This repository includes 5 major Europe leagues and a World Cup dataset:
- English Premier League – https://datahub.io/football/english-premier-league
- Spanish La Liga – https://datahub.io/football/spanish-la-liga
- Italian Serie A – https://datahub.io/football/italian-serie-a
- German Bundesliga – https://datahub.io/football/german-bundesliga
- French Ligue 1 – https://datahub.io/football/french-ligue-1
- FIFA World Cup – https://datahub.io/football/worldcup
Each league has data for all the seasons. The data is updated on a daily basis via GitHub Actions.
The data is sourced from the https://www.football-data.co.uk/ website, datasets range starts from 1993 up to current year.
You need to have Python version >=3.5:
- Install requirements using
pip install -r scripts/requirements.txt - Fetch and process league data:
python scripts/process.py - Generate datapackage.json for each dataset:
python scripts/package.py
Up-to-date (auto-updates every day) football dataset could be found on the datahub.io: https://datahub.io/football/football-datasets
Each directory in datasets/ directory is a data package. It has a common schema.json for all its resources. You need to run python scripts/package.py from the root directory to generate datapackage.json for each data package.
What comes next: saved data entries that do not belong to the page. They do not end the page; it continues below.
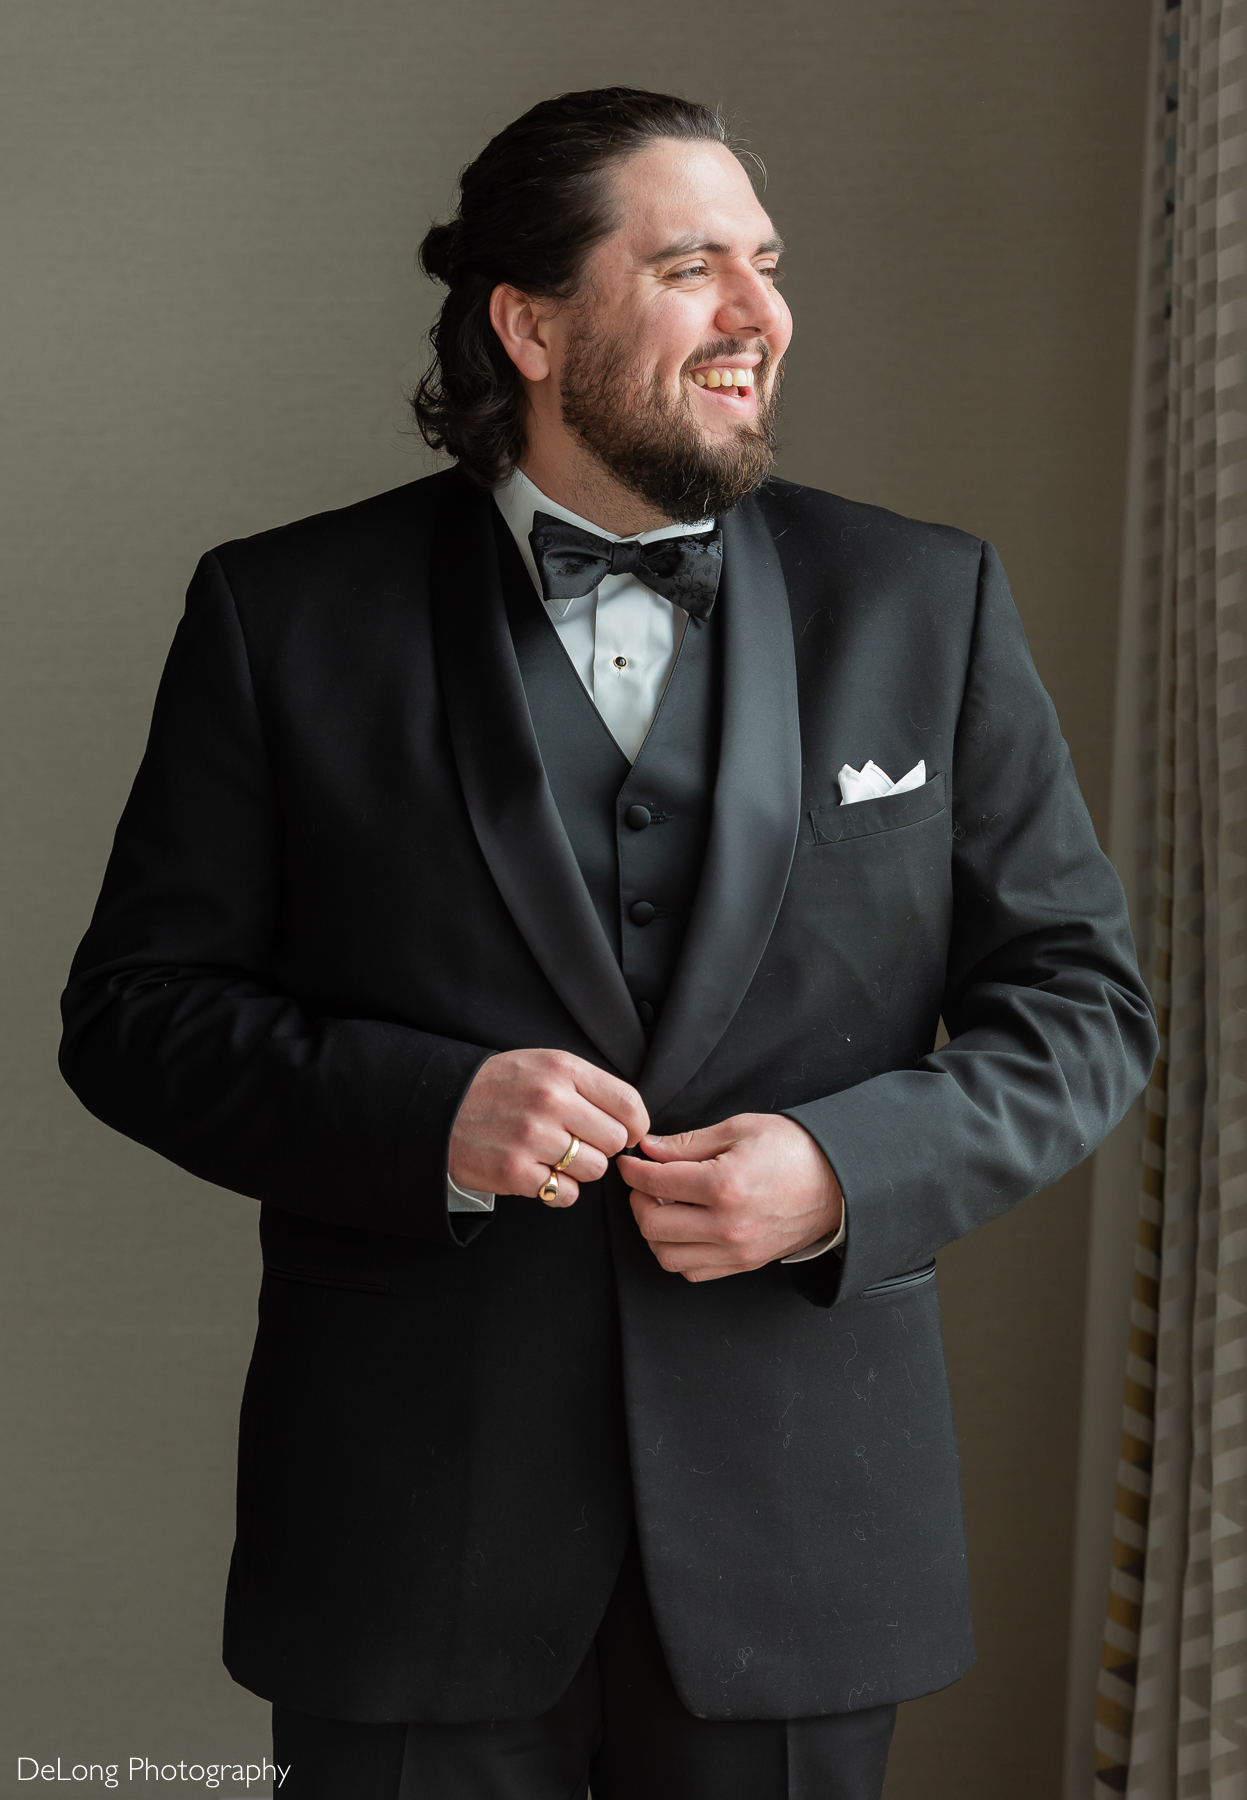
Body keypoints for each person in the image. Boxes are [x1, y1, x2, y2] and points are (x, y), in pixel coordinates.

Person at [59, 86, 1157, 1800]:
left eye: (769, 266)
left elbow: (1084, 1008)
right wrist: (429, 1113)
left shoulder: (926, 602)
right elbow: (133, 1014)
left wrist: (844, 1166)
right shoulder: (280, 617)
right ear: (533, 323)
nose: (759, 315)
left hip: (804, 1530)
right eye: (692, 266)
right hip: (407, 1535)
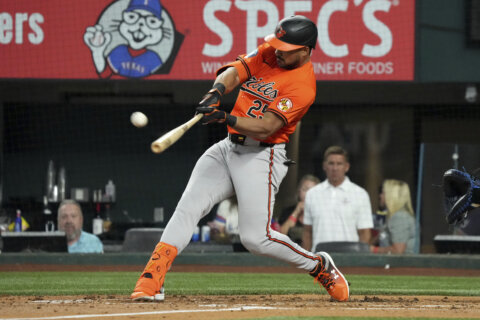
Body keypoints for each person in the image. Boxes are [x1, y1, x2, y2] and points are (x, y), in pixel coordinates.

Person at [131, 15, 349, 302]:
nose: (279, 51)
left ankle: (318, 265)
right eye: (279, 44)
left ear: (306, 51)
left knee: (255, 239)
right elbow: (235, 71)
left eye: (287, 48)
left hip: (262, 155)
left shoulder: (303, 86)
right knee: (188, 207)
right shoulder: (271, 53)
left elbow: (267, 126)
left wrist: (224, 115)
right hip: (227, 148)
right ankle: (151, 278)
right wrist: (216, 92)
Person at [303, 146, 373, 252]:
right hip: (319, 260)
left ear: (347, 167)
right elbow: (307, 232)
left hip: (350, 260)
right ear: (324, 166)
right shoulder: (312, 194)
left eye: (339, 164)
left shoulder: (360, 194)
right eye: (331, 163)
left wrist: (360, 260)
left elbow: (365, 233)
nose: (335, 168)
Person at [370, 179, 416, 254]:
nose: (380, 196)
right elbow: (382, 236)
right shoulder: (393, 217)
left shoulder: (400, 217)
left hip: (401, 265)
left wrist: (374, 250)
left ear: (391, 196)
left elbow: (398, 251)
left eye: (383, 193)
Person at [278, 174, 320, 245]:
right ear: (299, 191)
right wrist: (296, 212)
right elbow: (280, 236)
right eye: (305, 189)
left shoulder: (322, 213)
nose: (309, 194)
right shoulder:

The league datasets are made available under the Public Domain Dedication and License v1.0 whose full text can be found at: http://www.opendatacommons.org/licenses/pddl/1.0/
The World Cup dataset is derived from the Fjelstul World Cup Database and is published under the Creative Commons Attribution-ShareAlike 4.0 International (CC-BY-SA 4.0) license. Attribution: Joshua C. Fjelstul, Ph.D.